Clint ended as always, however, in giving his allegiance to the lowland. At his feet the gray bleached grass was blowing in the wind; down in the valley tumbleweeds were rolling along like balls; far out over the miles the yellow dust devils were rising. The gray knolls arose, some bare, others dotted with cedars, and round hills dark with pine broke the monotony; and beyond, a vast valley, bowl-shaped and speckled, lay in the hollows between the ranges; and over the center slept the blue phantom of the distant plains; and on each side sheered up the broken slopes, on and ever upward, black-belted, red-cragged, yellow and gray with open spots, and at last the purple-black that ended abruptly in the snowy domes.
Clint spent hours there, but he arrived nowhere in decision, except that the West had chained him for all of his life.
He returned to the ranch, arriving about the middle of the day, and therefore at the busiest hour, so far as a movement of the whites and Indians was concerned. The wide road leading from ranch house to store, the courtyard, the long porch, were colorful with Indians, Mexicans, and visitors from the caravans. Those from Dagget’s wagon-train were not difficult to pick out, especially the Texas contingent, among whom were women and children. They seemed to excite universal interest, especially among the Indians and the trappers.

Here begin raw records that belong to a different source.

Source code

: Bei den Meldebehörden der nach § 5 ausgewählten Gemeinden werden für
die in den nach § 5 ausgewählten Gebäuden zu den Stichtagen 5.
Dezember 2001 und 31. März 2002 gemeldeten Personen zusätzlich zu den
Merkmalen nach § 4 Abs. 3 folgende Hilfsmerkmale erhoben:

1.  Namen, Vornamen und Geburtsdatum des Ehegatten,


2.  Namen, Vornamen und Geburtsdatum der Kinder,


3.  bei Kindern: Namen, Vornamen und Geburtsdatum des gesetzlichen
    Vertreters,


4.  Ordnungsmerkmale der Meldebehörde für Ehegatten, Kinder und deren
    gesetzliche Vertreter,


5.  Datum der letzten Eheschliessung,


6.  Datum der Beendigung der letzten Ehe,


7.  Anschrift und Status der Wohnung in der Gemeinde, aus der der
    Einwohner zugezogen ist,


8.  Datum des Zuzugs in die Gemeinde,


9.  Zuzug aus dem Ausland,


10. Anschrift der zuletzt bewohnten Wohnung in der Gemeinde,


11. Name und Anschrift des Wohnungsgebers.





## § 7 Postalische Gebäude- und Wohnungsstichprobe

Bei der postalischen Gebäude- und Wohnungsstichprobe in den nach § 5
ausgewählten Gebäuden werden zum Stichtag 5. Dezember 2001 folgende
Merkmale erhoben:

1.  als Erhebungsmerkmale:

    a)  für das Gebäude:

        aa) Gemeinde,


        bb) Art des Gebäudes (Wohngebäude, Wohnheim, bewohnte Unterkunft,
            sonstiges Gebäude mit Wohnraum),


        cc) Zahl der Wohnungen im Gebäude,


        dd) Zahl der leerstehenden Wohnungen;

At the store there appeared to be more business going on than during the earlier hours. Clint mingled among the customers. One blond Texan attracted his attention by reason of unusual height—he was seven feet tall, fair of hair and blue of eye, a wonderful specimen of pioneer from the Lone Star State. Clint was not short himself, but he felt small beside this giant.
Two curly-headed youngsters, boys of about five and seven, sat on some bales with hands and mouths full of candy, manifestly the first they had had fo
r a long time. They were in a rapture that both amused and touched Clint. Far indeed from their thoughts were the hardship and the peril of the frontier.
“Howdy, Johnnie!” said Clint, by way of striking up acquaintance. The lad addressed had the friendliest kind of look and smile, but he could not talk with his mouth full and his cheeks puffed out round with candy.
Next Clint was taken with more than passing interest in two young women who were making purchases. He lingered to listen to their voices. They seemed excited and happy to be safe in this wonderful place, and the stern business of pioneering at that moment was far from their thoughts.
Presently others, undoubtedly of this Texan caravan, entered the store. In all Clint’s experience west of Kansas City he had not seen together so many women and girls. He counted them. Nine! It amused him somewhat to realize that he would have liked to talk to them. But Clint was shy. He could not take advantage of even the friendliest glances. Still he realized that he was an object of interest, and put it down to the credit of his buckskin garb, or perhaps the gun he wore in his belt.
Presently, however, one of the young women giggled and said to her companion in a quite audible voice: “One of those trappers. Isn’t he handsome?”
Clint blushed and moved away. It flattered him to be taken for a trapper, but the rest of the compliment embarrassed him and he concluded he had better leave the store.
Then he turned to go out and looked into a pair of beautiful, dark, hazel eyes that gave him a shock.
A young girl had come in, accompanied by a middle-aged woman and a stalwart young man, another Texan.
The girl seemed startled, too, probably because Clint had almost collided with her.
“Say, trapper, look out aboot where you’re haidin’,” drawled the Texan, with the cool, slow, Southern accent Clint knew so well.